UNMAS estimates there are 37 million tons of rubble in Gaza, amounting to 300 kilos (660 pounds) per square meter of surface. This, it says, is more rubble than in Ukraine.

 

“To put this in perspective, the Ukrainian frontline is 600 miles long and Gaza is 25 miles long,” Birch said.

 

“This rubble is likely heavily contaminated with UXO [unexploded ordnance]. Clearance of this will be further complicated by other hazards in the rubble,” he said, noting that about 800,000 tons of asbestos is estimated to be in the rubble.

 

Paul Heslop, program manager for mine action, UNDP Ukraine, said a significant amount of contamination from UXO is found on both sides of the frontline of that conflict — however, mine clearance experts are unable to access Russian-occupied areas.

 

“So, we have not had any work on that side of the conflict zone,” he said. “There has been an extensive use of all types of munitions by both sides in this conflict.
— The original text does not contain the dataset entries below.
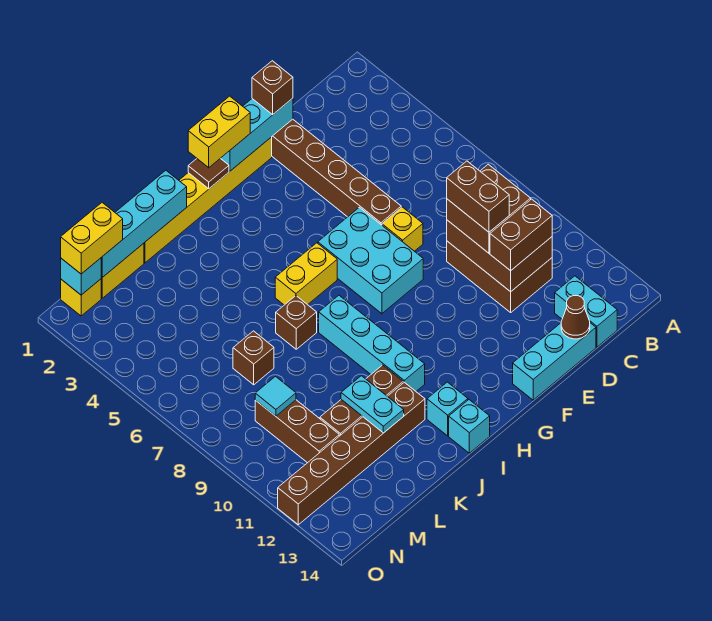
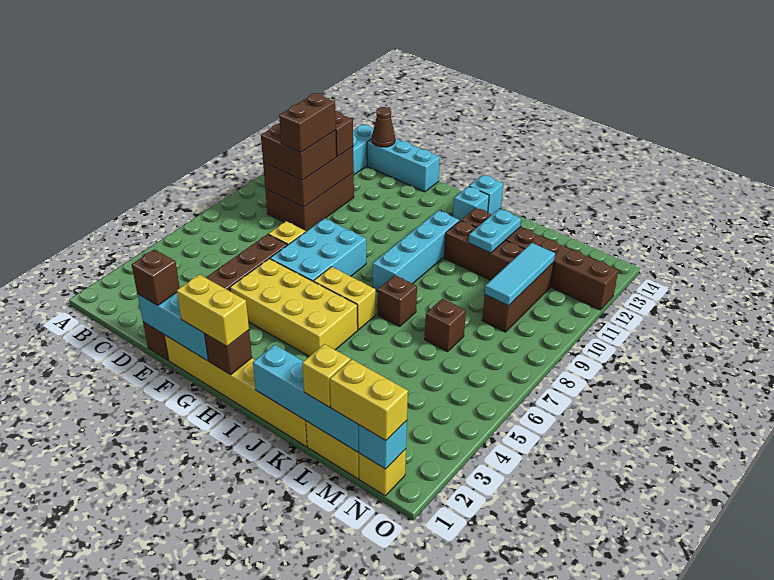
none -> yellow brick F4:I5 level 1
brown tile H1 level 2 -> brown brick H1 level 2
none -> yellow brick L1 level 3
cyan tile M9 level 2 -> cyan tile M9:M11 level 2

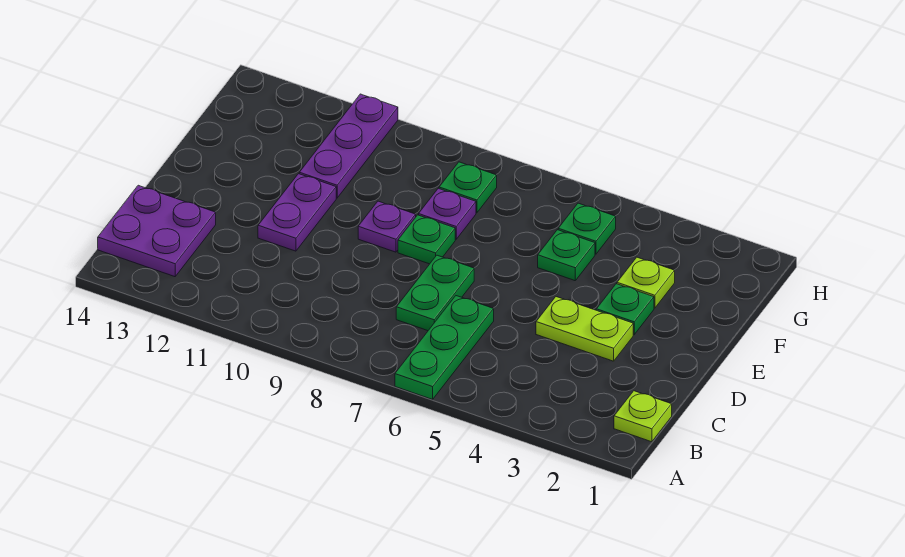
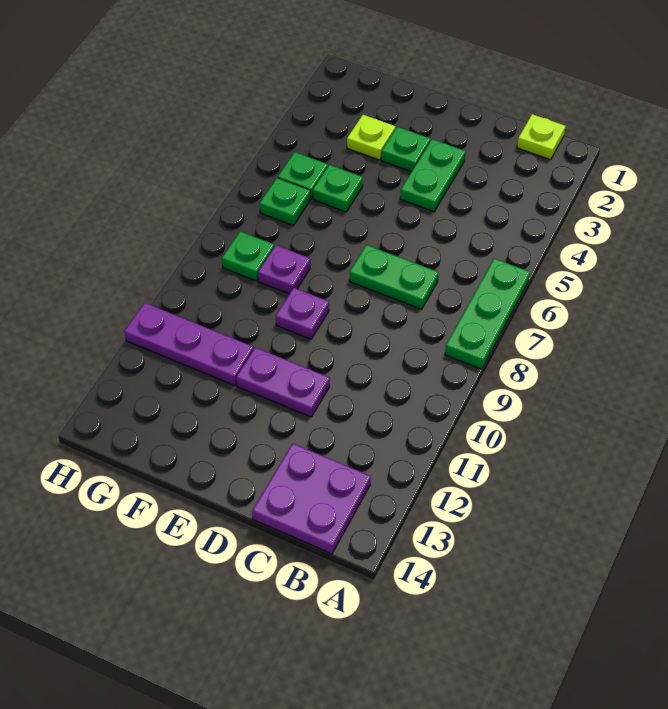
green plate A6:C6 level 1 -> green plate A6:A8 level 1
lime plate D3:D4 level 1 -> green plate D3:D4 level 1
green plate E8 level 1 -> green plate G6 level 1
We are seeing a level of contamination that we have not seen in Europe since the Second World War.”

 

UNMAS reports 60 million people around the world are affected by the threat of land mines, leftover ammunition and explosive devices every day. It says the legacy of contamination from these weapons continues decades after a conflict ends, killing and maiming thousands of people.

 

The agency cites Syria, Yemen, West Africa and the Sahel region, including Ethiopia, Burkina Faso, Mali and Niger, among the most-contaminated countries in the world.

 

“Most of the problem in the Sahel is the IUDs, improvised unexploded devices that are homemade, similar to what we have seen in Iraq, Afghanistan, Syria, Somalia,” said Heslop, who was involved in projects in the Sahel for the past 10 years.

 

“Obviously, they are very low-cost and fairly easy to make. So, I think the scourge of the Sahel is the use of IUDs in a fairly indiscriminate way,” he said.

 

UNMAS officials said a mine clearance program the agency ran for many years in Sudan “was incredibly successful.” Therefore, they said, it is “very distressing” to see Sudan once again being contaminated by these lethal weapons, many of which now are in urban areas where the current war is raging.

 

Last year, UNMAS recorded 1,500 victims of explosive ordnance in the Tigray and Afar regions in northern Ethiopia, with men and young boys accounting for 80% of the victims.

 

Francesca Chiaudani, chief of the UNMAS mine action program in Ethiopia, said casualties are likely to remain high because the agency has received only 2% of the $10 million needed for mine clearance activities.

 

Another problem, she said, is difficulty in getting accreditation for nongovernmental organizations to conduct surveys and clearance activities in conflict-affected areas.

 

“At the moment, some limited or clearance activity has been conducted by the Ethiopian national defense forces. But there is no humanitarian clearance happening in the county because of not having authorization for organizations to do so,” she said.

 

However, she said, “Accreditation for international NGOs is currently in process, and we are very hopeful that at least four will be accredited in the next month.”